Common Types of Radon Tests
Short Term Testing

The quickest way to test is with short-term tests. Short-term tests remain in your home for two days to 90 days, depending on the device. "Charcoal canisters," "alpha track," "electret ion chamber," "continuous monitors," and "charcoal liquid scintillation" detectors are most commonly used for short-term testing. Since radon levels tend to vary from day to day and season to season, a short-term test is less likely than a long-term test to tell you your year-round average radon level. If you need results quickly, however, a short-term test followed by a second short-term test may be used to decide if you need to to fix your home.

Long Term Testing

Long-term tests remain in your home for more than 90 days. "Alpha track" and "electret" detectors are commonly used for this type of testing. A long-term test will give you a reading that is more likely to tell you your home's year-round average radon level than a short-term test.  these tests give you a better idea of your long term exposure.  Click here to see the health risks associated with Radon exposure.

What do the results mean?

The amount of radon in the air is measured in "Pico curies per liter of air" or "pCi/L".  The average radon level is estimated to be about 1.3 pCi/L indoors, and about 0.4 pCi/L outdoors. Radon levels fluctuate naturally. An initial test might not be an accurate assessment of your home's average radon level. Transient weather can affect short-term measurements.

If you are buying
    a Property

Purchasers of real estate are advised to delay or decline a purchase if the seller has not successfully reduced the radon levels to 4 pCi/L or less. Most homes today can be reduced to 2 pCi/L or below. 

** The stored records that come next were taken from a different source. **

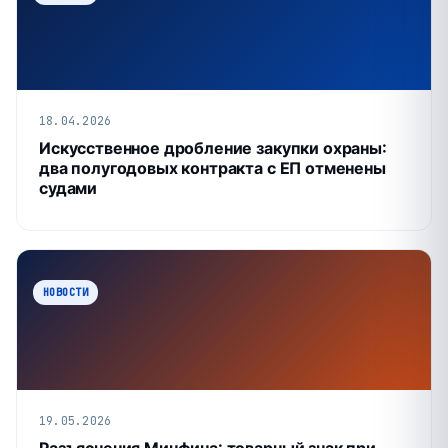
18.04.2026
Искусственное дробление закупки охраны:
два полугодовых контракта с ЕП отменены
судами
НОВОСТИ
19.05.2026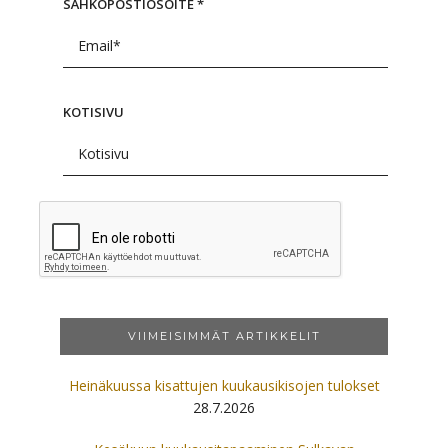
SÄHKÖPOSTIOSOITE
*
KOTISIVU
VIIMEISIMMÄT ARTIKKELIT
Heinäkuussa kisattujen kuukausikisojen tulokset
28.7.2026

If the results of your first test were:
  • between 2 and 8 pCi/L, you have the choice of testing method. If results are needed quickly, use a short-term (2-7 days) device. For a better understanding of your home's year-round average, use a long-term (3-12 months) device.
  • higher than 8 pCi/L, it is recommended that you test again using another short-term test device. The higher the radon concentration above 8 pCi/L, the sooner you should conduct a retest. 
  • higher than 10 pCi/L, warrant only another short-term test so that abatement measures are not unduly delayed.  

See the Radon risk tables for the health risks associated with long term exposure to Radon.

Average Exposure

Once you have conducted a second test, average the results to determine your average exposure to radon gas. 

Average Over 4.0 pCi/L
  • If you are involved in a real estate transaction, the EPA recommends fixing the house prior to sale if the average of your original and follow-up tests are 4.0 pCi/L or higher.
  • If you chose a long-term device for your second test, the EPA recommends fixing your home if the follow-up result is 4.0 pCi/L or higher.
  • If the results of your follow-up test with a  short-term test are still 4.0 pCi/L or higher, you are urged to consider fixing your home.

Sometimes short-term tests are less definitive about whether or not your home is above 4 pCi/L. This can happen when your results are close to 4 pCi/L. For example, if the average of your two short-term test results is 4.1 pCi/L, there is about a 50% chance that your year-round average is somewhat below 4 pCi/L. However, EPA believes that any radon exposure carries some risk - no level of radon is safe. Even radon levels below 4 pCi/L pose some risk, and you can reduce your risk of lung cancer by lowering your radon level.

Average Under 4 pCi/L

Even if your test result is below 4 pCi/L, you may want to test again sometime in the future. Keep in mind that radon levels less than 4 pCi/L still pose a risk, and in many cases can be reduced.   The EPA recommends fixing your house if your average results are between 2 and 4 pCi/L.

Yes!  Most homes can be fixed. 

If you have performed a follow-up test and your radon level needs to be reduced, you have several options. With today's technology the radon level in most homes can be reduced to under 2 pCi/L.